Start of DATASET ENTRIES
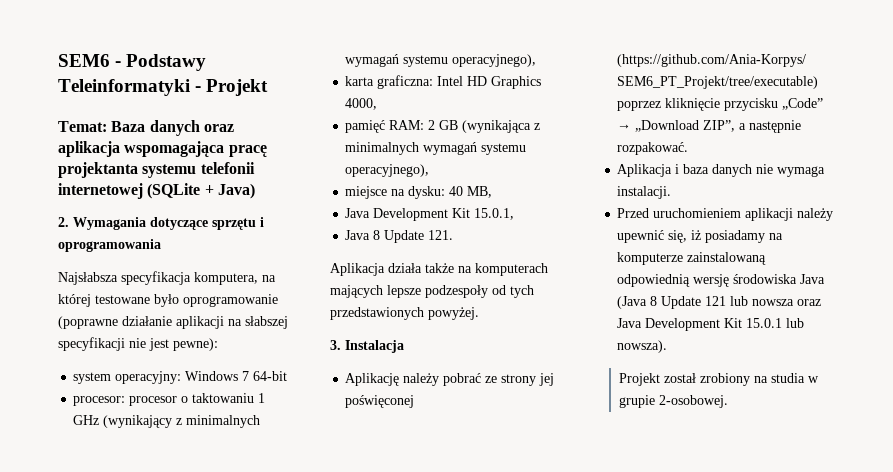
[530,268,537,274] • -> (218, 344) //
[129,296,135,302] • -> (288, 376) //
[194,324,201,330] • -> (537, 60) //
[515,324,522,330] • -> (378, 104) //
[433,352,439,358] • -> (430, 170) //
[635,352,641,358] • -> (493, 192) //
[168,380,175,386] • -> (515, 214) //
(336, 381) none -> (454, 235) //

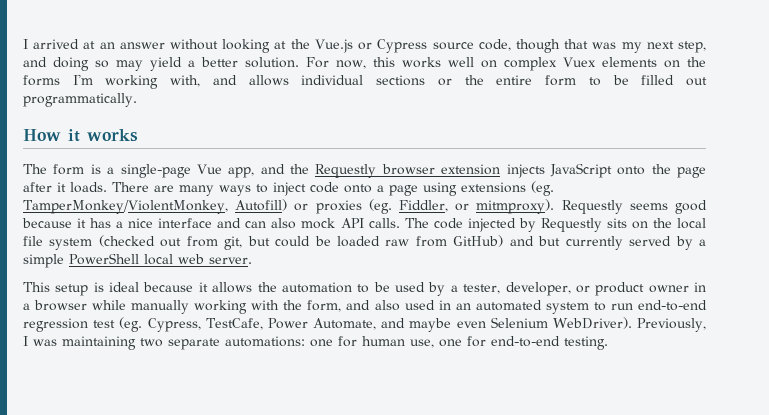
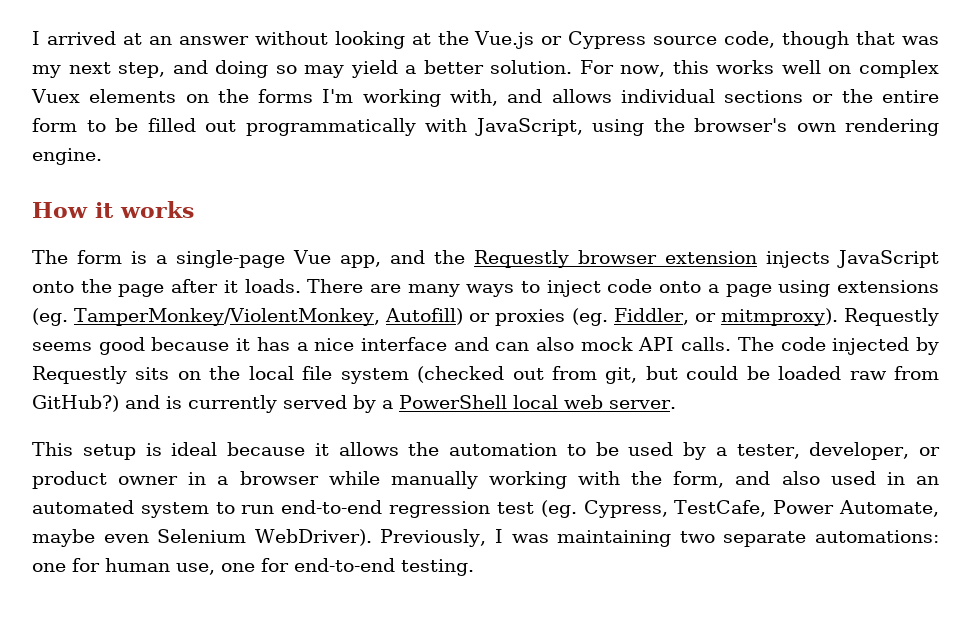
[23,93,137,107] programmatically. -> [245,118,939,136] [32,148,102,165] programmatically with JavaScript, using the browser's own rendering engine.
[453,235,561,247] GitHub) and but -> [32,395,182,412] GitHub?) and is
[23,254,64,268] simple -> (393, 404) none
[381,318,406,328] and -> (940, 508) none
End of DATASET ENTRIES
» **WORK ORDER**:
Output only these lines, word for word: the line containing "[194,324,201,330] • -> (537, 60) //" and every line after it through the last line of the data. Omit the pictures.

» **EXERCISE SOLUTION**:
[194,324,201,330] • -> (537, 60) //
[515,324,522,330] • -> (378, 104) //
[433,352,439,358] • -> (430, 170) //
[635,352,641,358] • -> (493, 192) //
[168,380,175,386] • -> (515, 214) //
(336, 381) none -> (454, 235) //

[23,93,137,107] programmatically. -> [245,118,939,136] [32,148,102,165] programmatically with JavaScript, using the browser's own rendering engine.
[453,235,561,247] GitHub) and but -> [32,395,182,412] GitHub?) and is
[23,254,64,268] simple -> (393, 404) none
[381,318,406,328] and -> (940, 508) none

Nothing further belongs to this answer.